Fleishman Hillard immediately shut down its systems when it discovered the virus
and contacted federal authorities. Fleishman Hillard has more than 1,500
employees worldwide.

Meanwhile, the list of companies affected is growing exponentially. An Intel
Corp. spokesperson reported that the chip-giant had been "touched" by the virus
and is working on correcting the problem. "It's all over," he said.

Tom Moske, network manager for USWeb CKS, said the virus has made for a very
long day. "It's going to propagate like crazy. It's gone to all of our client
and personal addresses. We are kind of laughing, although it is pretty bad. This
is a good one."

A fix for the virus has been posted on the Trend Micro Web site. All major
antivirus companies are expected to follow suit by Monday. Symantec is on a
company-wide holiday today.

Dan Schrader, director of product marketing at Trend Micro recommends that IT
managers do not panic upon learning of the insidious virus, but shut down the
e-mail system and go to Trend Micro's Web site at for further instructions.

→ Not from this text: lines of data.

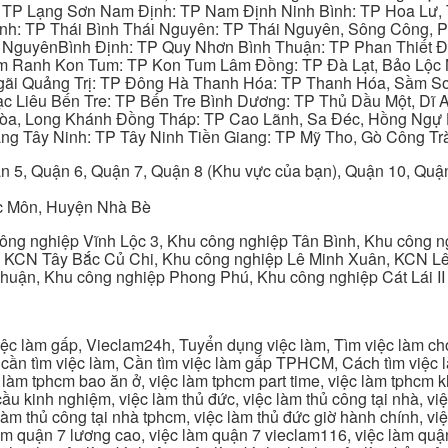
: TP Lạng Sơn Nam Định: TP Nam Định Ninh Bình: TP Hoa Lư, 
Bình: TP Thái Bình Thái Nguyên: TP Thái Nguyên, Sông Công,
y NguyênBình Định: TP Quy Nhơn Bình Thuận: TP Phan Thiết Đ
am Ranh Kon Tum: TP Kon Tum Lâm Đồng: TP Đà Lạt, Bảo Lộc
gãi Quảng Trị: TP Đông Hà Thanh Hóa: TP Thanh Hóa, Sầm S
ạc Liêu Bến Tre: TP Bến Tre Bình Dương: TP Thủ Dầu Một, Dĩ
 Hòa, Long Khánh Đồng Tháp: TP Cao Lãnh, Sa Đéc, Hồng Ngự 
ng Tây Ninh: TP Tây Ninh Tiền Giang: TP Mỹ Tho, Gò Công Trà
n 5, Quận 6, Quận 7, Quận 8 (Khu vực của bạn), Quận 10, Qu
c Môn, Huyện Nhà Bè
ng nghiệp Vĩnh Lộc 3, Khu công nghiệp Tân Bình, Khu công n
 KCN Tây Bắc Củ Chi, Khu công nghiệp Lê Minh Xuân, KCN Lê 
Thuận, Khu công nghiệp Phong Phú, Khu công nghiệp Cát Lái II
c làm gấp, Vieclam24h, Tuyển dụng việc làm, Tìm việc làm cho 
cần tìm việc làm, Cần tìm việc làm gấp TPHCM, Cách tìm việc là
c làm tphcm bao ăn ở, việc làm tphcm part time, việc làm tphcm
u kinh nghiệm, việc làm thủ đức, việc làm thủ công tại nhà, việc
 làm thủ công tại nhà tphcm, việc làm thủ đức giờ hành chính, vi
àm quận 7 lương cao, việc làm quận 7 vieclam116, việc làm quận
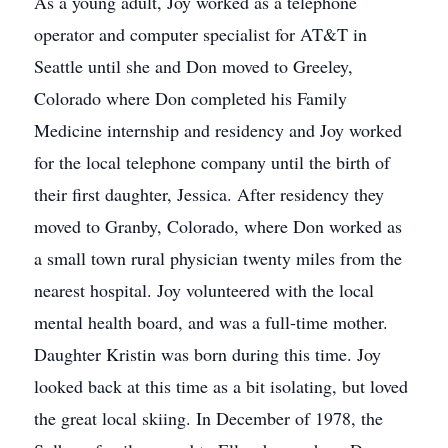
As a young adult, Joy worked as a telephone
operator and computer specialist for AT&T in
Seattle until she and Don moved to Greeley,
Colorado where Don completed his Family
Medicine internship and residency and Joy worked
for the local telephone company until the birth of
their first daughter, Jessica. After residency they
moved to Granby, Colorado, where Don worked as
a small town rural physician twenty miles from the
nearest hospital. Joy volunteered with the local
mental health board, and was a full-time mother.
Daughter Kristin was born during this time. Joy
looked back at this time as a bit isolating, but loved
the great local skiing. In December of 1978, the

Though Schrader could not say how many companies had been affected, he did say
his company was "getting swamped with calls and hits on the Web site. Obviously
it spreads very rapidly."

Schrader said the virus is easy to detect and not destructive in nature. But it
can cause serious bandwidth constraints and contains several quirky

According to Trend Micro officials, the virus has a hidden message that is time
triggered to reveal a quote from the popular TV series "The Simpsons."